Roundtable: „Man muss dem Vermittler stärker die Chancen der bKV aufzeigen“

Wir sehen, dass immer mehr Anbieter das schwierige Thema Pflege in die bVK integrieren. Sind die Menschen über die bKV bei dem sperrigen Thema überhaupt zu erreichen? 

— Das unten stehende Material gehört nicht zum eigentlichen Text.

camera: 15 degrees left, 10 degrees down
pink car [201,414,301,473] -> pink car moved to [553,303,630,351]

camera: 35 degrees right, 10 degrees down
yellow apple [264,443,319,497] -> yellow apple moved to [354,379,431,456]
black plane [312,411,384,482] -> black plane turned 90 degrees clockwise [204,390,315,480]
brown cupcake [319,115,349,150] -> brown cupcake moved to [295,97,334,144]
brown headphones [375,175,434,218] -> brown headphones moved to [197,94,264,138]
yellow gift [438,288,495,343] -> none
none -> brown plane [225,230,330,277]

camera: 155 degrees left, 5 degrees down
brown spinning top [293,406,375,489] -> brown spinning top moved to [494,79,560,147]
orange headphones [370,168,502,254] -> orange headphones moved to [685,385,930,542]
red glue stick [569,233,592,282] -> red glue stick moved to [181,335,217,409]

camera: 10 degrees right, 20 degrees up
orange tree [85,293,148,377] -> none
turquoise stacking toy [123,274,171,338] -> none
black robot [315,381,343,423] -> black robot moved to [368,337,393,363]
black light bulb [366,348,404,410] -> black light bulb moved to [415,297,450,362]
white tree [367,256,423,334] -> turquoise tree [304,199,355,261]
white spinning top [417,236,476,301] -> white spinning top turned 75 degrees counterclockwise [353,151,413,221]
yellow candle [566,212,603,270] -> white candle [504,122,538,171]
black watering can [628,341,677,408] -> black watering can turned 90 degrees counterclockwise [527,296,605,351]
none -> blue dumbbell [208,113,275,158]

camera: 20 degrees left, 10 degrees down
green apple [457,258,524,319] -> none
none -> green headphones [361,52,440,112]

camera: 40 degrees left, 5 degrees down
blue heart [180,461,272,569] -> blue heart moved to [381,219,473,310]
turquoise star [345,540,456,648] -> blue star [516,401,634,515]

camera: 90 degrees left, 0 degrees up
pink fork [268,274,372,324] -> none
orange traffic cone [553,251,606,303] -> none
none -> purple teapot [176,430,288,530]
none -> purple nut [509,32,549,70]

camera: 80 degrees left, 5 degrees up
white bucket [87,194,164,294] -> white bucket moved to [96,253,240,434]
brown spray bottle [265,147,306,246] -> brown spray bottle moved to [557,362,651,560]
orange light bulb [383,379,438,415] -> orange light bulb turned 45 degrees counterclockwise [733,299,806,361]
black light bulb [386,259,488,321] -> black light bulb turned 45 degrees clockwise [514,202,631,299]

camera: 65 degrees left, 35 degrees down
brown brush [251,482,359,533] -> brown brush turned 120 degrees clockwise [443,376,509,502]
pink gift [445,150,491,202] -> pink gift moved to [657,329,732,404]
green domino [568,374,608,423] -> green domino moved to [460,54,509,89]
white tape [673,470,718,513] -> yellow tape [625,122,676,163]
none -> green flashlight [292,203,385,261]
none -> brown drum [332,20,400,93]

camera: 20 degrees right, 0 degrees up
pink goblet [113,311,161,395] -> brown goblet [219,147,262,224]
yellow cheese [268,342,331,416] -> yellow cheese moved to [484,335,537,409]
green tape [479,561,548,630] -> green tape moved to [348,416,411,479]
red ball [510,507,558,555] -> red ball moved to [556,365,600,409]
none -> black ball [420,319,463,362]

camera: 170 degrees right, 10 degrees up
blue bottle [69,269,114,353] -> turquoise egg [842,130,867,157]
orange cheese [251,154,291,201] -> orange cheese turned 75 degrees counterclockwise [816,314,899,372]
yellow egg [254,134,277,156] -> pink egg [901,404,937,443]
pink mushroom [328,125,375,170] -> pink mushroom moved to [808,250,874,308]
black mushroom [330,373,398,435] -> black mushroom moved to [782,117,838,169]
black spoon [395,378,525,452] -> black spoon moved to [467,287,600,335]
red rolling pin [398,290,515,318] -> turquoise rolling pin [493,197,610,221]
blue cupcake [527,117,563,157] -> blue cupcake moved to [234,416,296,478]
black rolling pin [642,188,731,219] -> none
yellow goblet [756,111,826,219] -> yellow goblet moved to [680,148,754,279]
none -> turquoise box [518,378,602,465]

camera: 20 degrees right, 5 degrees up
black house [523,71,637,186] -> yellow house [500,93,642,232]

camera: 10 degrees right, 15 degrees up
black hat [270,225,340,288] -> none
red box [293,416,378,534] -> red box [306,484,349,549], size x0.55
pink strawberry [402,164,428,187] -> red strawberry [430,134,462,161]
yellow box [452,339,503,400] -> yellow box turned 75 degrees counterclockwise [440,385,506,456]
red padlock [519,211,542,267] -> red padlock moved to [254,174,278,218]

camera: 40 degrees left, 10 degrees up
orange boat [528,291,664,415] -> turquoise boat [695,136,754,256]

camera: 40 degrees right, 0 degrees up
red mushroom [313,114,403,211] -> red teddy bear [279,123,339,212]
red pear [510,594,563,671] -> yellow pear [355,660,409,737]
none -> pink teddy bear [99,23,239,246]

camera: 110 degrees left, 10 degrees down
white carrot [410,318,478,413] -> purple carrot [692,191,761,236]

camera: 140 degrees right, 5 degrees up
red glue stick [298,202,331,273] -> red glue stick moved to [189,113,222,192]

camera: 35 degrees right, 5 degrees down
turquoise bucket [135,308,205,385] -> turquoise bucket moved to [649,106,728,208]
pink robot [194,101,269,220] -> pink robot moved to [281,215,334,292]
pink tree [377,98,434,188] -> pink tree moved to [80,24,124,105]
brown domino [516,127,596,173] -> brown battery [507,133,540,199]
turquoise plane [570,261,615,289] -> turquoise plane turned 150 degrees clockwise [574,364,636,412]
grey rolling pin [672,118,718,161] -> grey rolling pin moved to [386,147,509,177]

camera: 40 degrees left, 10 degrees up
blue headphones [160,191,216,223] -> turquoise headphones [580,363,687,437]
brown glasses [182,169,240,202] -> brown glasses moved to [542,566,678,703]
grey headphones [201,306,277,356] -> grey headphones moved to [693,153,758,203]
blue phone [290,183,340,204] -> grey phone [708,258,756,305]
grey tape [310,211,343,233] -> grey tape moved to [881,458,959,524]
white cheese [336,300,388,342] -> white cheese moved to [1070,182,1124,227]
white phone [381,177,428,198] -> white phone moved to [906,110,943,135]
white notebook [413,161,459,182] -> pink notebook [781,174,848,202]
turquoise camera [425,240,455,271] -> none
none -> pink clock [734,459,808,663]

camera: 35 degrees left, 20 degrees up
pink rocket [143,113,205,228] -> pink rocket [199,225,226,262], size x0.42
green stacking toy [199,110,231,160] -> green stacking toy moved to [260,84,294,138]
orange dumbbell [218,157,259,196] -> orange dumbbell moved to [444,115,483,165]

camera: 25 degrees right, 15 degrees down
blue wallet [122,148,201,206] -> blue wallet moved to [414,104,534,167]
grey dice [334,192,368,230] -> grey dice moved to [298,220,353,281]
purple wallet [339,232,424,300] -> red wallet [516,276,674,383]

Marquardt: Die Pflegeabsicherung ist absolut notwendig. Nur möchte das kaum jemand hören und sich mit dem Pflegerisiko auseinandersetzen. Mit dieser Erkenntnis gehen sie auf Arbeitgeber zu, die ebenfalls eine gewisse Vorprägung haben. Unter Strich ist bei der Pflegeabsicherung dringender Handlungsbedarf angeraten, aber nur wenige tun etwas. 

Warum ist das so? 

Marquardt: Der Grenznutzen eines Arbeitgebers bei der Auszahlung eines Pflegetaggeldes ist gering. Daher sind wir bei unserem Tarif Feel Care in eine andere Richtung gegangen. Wir bieten keine Pflegetagegeld-Versicherung, sondern übernehmen den Service und die Organisation rund um die Angehörigenpflege und zahlen ein monatliches Budget, dass der Mitarbeitende für die Pflege der Angehörigen verwenden kann. Für den Arbeitgeber ist das ein Mehrwert, weil er den Mitarbeitenden in schweren Zeiten eine echte Hilfe bietet und sie sich dadurch besser auf ihre Arbeit fokussieren können. Durch diesen anderen Blickwinkel wird das negativ besetzte Thema Pflege plötzlich attraktiver. Unser Pflegeangebot ersetzt nicht die private Pflegeabsicherung. Mit unserem Blick auf die Pflege gehen wir in der bKV einen anderen Weg und sensibilisieren die Belegschaft zugleich für die eigene Pflegevorsorge. Wenn ich mir etwas wünschen dürfte, wäre das für die Pflege ein Drei-Säulen-Modell aus staatlicher, privater und betrieblicher Pflegeabsicherung.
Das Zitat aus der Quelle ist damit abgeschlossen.